**Exercises to complete:**
A. Decide whether each statement agrees with the memoir excerpt, answering yes or no and quoting the words that settle it: (i) Polk was made Confederate Secretary of State; (ii) Camp Beauregard was held by a brigade of about four thousand men; (iii) Polk's side whiskers were gray.
B. Rewrite the stretch of the memoir excerpt from "Major-general Leonidas Polk" through "CHAPTER III.", putting "Secretary of War" in place of "Secretary of State".

**Text block:**
********
A word of this man, who laid aside his spiritual for military duties, will close my history of soldiering on the Mississippi.

Major-general Leonidas Polk is a tall, well-built man, about fifty-five years of age; hair slightly gray; wears side whiskers, which are as white as snow; aquiline nose, and firm mouth. His voice is a good one for command, and having a West Point education, improved by many years of research on military science, it was expected he would make a skillful general; but the people were much disappointed by his display of generalship in the Western Department, and many clamored for his removal. It was at one time thought he would be called to the Confederate cabinet as Secretary of State; but this was never done. Many of his old friends and admirers were pained to hear the report circulated, that the good bishop indulged in profanity when he got too deep in his potations; and as these reports were in part confirmed, his reputation suffered greatly.

[TABLE OF CONTENTS]





CHAPTER III.

ORDNANCE SERVICE.

Transferred to Ordnance. — Camp Beauregard. — Was my Oath binding? — Resources of the Rebels. — Cannon stolen. — Manufactured. — A Rifling Machine. — Beauregard's Bells. — Imported Cannon. — Running Blockade. — Silence of Southern Papers. — Small Arms made. — Altered. — Abundant. — Earnestness of all Classes. — Imported Arms. — England's Neutrality. — Ammunition imported. — Manufactured. — Smuggled. — A Railroad Episode. — A Deserting Engineer. — A New Hand at the Throttle. — Caution. — A Smash Up and Pistols. — Reconciliation. — Result of Smash Up. — Bowling Green. — Size of Army. — Sickness. — Personal. — Kindness of Nashville People. — Moral and Religious Efforts for the Rebel Army. — Vices prevalent. — Seminaries and Schools disbanded.

On the 14th of November, I was breveted second lieutenant for the time, that I might take charge of a shipment of ammunition to Camp Beauregard, near Feliciana, a small town in Graves county, Kentucky, near the New Orleans and Ohio railroad, about seventeen miles from Columbus. This place was held by a brigade of about four thousand men, under Brigadier-general John S. Bowen, as a key to the interior, to prevent the Federal forces from attacking Columbus in the rear.
********
(Layout element annotations)
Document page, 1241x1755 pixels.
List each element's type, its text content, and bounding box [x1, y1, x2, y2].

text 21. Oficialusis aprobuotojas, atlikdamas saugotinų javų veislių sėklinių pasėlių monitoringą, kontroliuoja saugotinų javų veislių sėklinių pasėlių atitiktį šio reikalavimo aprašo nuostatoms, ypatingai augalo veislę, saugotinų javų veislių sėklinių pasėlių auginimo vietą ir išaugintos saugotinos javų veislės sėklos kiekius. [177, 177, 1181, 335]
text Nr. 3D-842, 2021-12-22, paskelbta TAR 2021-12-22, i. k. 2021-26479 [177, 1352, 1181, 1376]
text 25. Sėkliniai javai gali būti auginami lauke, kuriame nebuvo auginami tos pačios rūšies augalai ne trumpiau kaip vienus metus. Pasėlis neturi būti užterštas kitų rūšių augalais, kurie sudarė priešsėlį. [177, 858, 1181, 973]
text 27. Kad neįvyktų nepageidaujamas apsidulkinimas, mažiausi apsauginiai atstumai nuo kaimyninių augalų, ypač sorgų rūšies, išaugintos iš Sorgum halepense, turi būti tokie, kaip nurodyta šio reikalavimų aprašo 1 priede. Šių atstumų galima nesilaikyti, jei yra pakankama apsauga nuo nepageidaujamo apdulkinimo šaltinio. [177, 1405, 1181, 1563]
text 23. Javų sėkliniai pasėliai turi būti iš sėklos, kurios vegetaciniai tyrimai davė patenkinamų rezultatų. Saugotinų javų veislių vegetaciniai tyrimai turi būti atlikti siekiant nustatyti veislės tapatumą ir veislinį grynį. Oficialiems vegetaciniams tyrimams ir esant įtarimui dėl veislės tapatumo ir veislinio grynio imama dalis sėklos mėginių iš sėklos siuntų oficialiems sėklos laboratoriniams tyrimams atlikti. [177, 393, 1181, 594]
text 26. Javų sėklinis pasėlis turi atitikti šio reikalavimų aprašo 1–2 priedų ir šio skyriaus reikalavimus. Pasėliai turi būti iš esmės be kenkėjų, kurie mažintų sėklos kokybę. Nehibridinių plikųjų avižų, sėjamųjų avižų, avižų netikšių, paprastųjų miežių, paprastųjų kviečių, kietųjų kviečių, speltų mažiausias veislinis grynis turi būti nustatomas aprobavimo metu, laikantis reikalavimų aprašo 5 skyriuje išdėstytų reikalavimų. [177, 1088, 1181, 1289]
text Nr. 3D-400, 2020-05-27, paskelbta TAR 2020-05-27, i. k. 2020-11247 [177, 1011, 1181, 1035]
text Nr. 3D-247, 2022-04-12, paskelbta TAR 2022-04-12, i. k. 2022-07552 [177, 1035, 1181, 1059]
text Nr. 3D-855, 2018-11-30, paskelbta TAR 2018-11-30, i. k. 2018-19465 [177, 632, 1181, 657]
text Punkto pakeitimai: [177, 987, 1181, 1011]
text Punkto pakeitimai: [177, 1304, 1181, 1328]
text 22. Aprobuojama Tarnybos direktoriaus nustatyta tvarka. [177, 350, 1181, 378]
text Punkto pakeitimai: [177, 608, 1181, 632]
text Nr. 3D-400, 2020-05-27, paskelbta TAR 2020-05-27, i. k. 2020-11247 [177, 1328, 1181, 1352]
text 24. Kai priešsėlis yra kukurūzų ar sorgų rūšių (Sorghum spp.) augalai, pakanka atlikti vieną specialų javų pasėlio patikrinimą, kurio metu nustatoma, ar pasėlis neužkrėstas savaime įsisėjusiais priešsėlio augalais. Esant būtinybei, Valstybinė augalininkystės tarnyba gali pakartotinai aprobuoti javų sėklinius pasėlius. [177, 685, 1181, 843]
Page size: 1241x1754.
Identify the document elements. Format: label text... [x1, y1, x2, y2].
********
**Answers to the exercises:**
A.
(i) No: "It was at one time thought he would be called to the Confederate cabinet as Secretary of State; but this was never done."
(ii) Yes: "This place was held by a brigade of about four thousand men"
(iii) No: "wears side whiskers, which are as white as snow"

B.
Major-general Leonidas Polk is a tall, well-built man, about fifty-five years of age; hair slightly gray; wears side whiskers, which are as white as snow; aquiline nose, and firm mouth. His voice is a good one for command, and having a West Point education, improved by many years of research on military science, it was expected he would make a skillful general; but the people were much disappointed by his display of generalship in the Western Department, and many clamored for his removal. It was at one time thought he would be called to the Confederate cabinet as Secretary of War; but this was never done. Many of his old friends and admirers were pained to hear the report circulated, that the good bishop indulged in profanity when he got too deep in his potations; and as these reports were in part confirmed, his reputation suffered greatly.

[TABLE OF CONTENTS]





CHAPTER III.